In the lesson entitled "Evolution of Man," a general survey of the history of man's development from lower forms of life is given. In this general work I do not elaborate extensively upon the method by which evolution proceeds, but those who are acquainted with the writings of Darwin, and other evolutionists, are familiar with the phrases "the survival of the fittest," and "the struggle for existence."
"Survival of the fittest" among bacteria
As we commonly think of "the survival of the fittest" in animal life, we picture the death-struggle of the captured animal, or the fight for food in times of scarcity, or, if it be in the case of plants, the crowding or the struggling for soil and sunlight. We can apply the same principle to bacteria and to other microscopic forms of life.
Bacteria, while minute masses of unconscious protoplasm, are, by the laws of growth and reproduction, struggling for existence just as truly as are the more conspicuous forms of life.
Because of the invariable presence of greater or less quantities of bacteria within the intestines of all ordinary animals, some scientists insist that their presence is in some way necessarily related to the life of the animal, and is probably beneficial.

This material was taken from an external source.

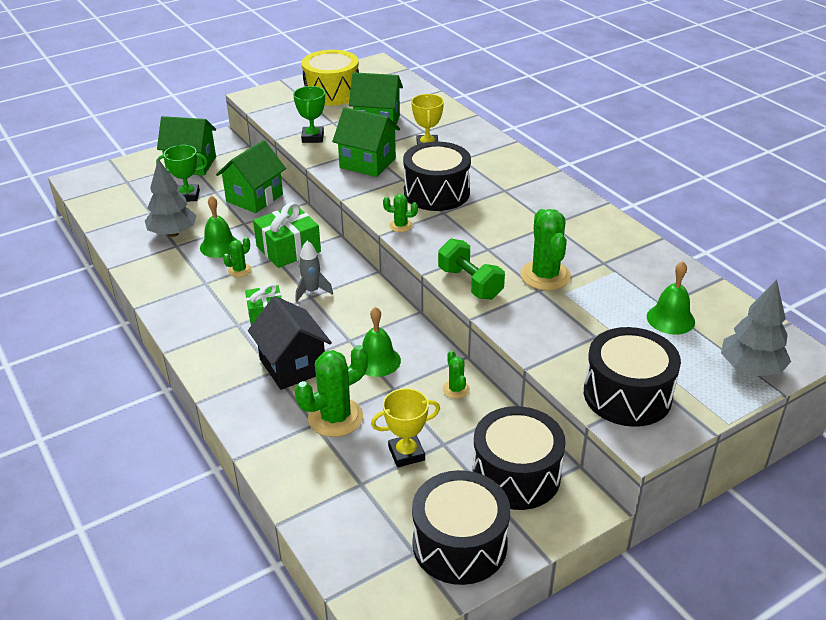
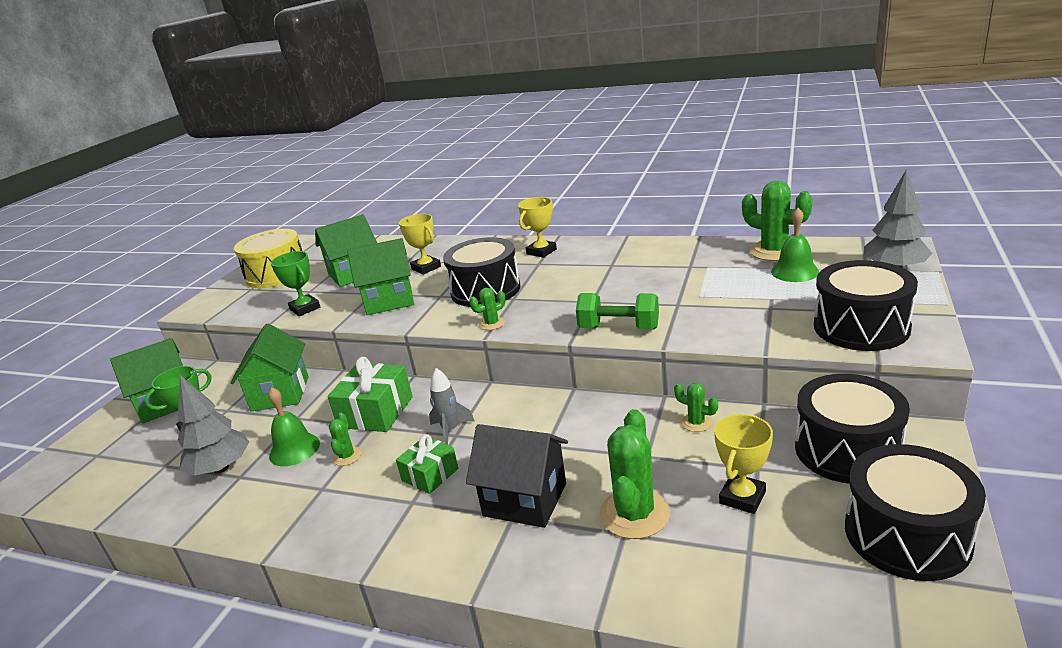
camera: 35 degrees left, 10 degrees down
green bell [362,307,401,377] -> none
green cactus [520,209,571,290] -> green cactus moved to [742,181,813,261]
none -> yellow trophy [518,197,557,258]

Experiments proving accumulation of bacteria
New-born animals, however, are free from bacteria, and the bacterial germs found in the more matured animal must, therefore, have been taken into the alimentary canal with food. Ingenious scientists have taken new-born guinea pigs, and have kept them in sterile or germ-proof compartments, giving them filtered air to breathe, and absolutely sterile food. These pigs lived and thrived through the experiment as did their fellows outside the bacterial-proof dwelling. This is considered good evidence that bacteria accumulate in the digestive organs of all animals, not for a purpose connected with animal physiology, but because in order to digest and to assimilate food, conditions are established which are so nearly like those required for bacterial growth, that bacteria are produced, or take advantage of the favorable conditions, just as weeds, if given a chance, thrive in a cultivated field.
Not all bacterial growth is harmful
I have already referred to the antiseptic or germ-destroying properties of the gastric juice, and to other secretions of the digestive organs. This would suggest that the growth of bacteria is undesirable from the standpoint of man's welfare. There are many species of bacteria growing in the human intestines, hence we cannot say with certainty that all this bacterial growth is harmful, as, in order to determine this, the resulting waste-products of each particular species of bacteria would need to be considered separately. We can, however, make the general statement that bacteria are abnormal, or foreign to the human digestive canal, and that their presence is detrimental to human welfare.
Micro-organisms give off various substances as waste-products of their growth, dependent upon the species of bacteria, and the material in which they are growing. Thus the waste-products of the yeast-plant are carbon dioxid and alcohol.